§ **Instruction**
Please write out the listing below again in its exact form.

§ **Extracted material**
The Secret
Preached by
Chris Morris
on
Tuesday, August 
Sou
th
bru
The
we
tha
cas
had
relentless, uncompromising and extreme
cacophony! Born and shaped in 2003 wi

§ **Exercise output**
The Secret
Preached by
Chris Morris
on
Tuesday, August 
Sou
th
bru
The
we
tha
cas
had
relentless, uncompromising and extreme
cacophony! Born and shaped in 2003 wi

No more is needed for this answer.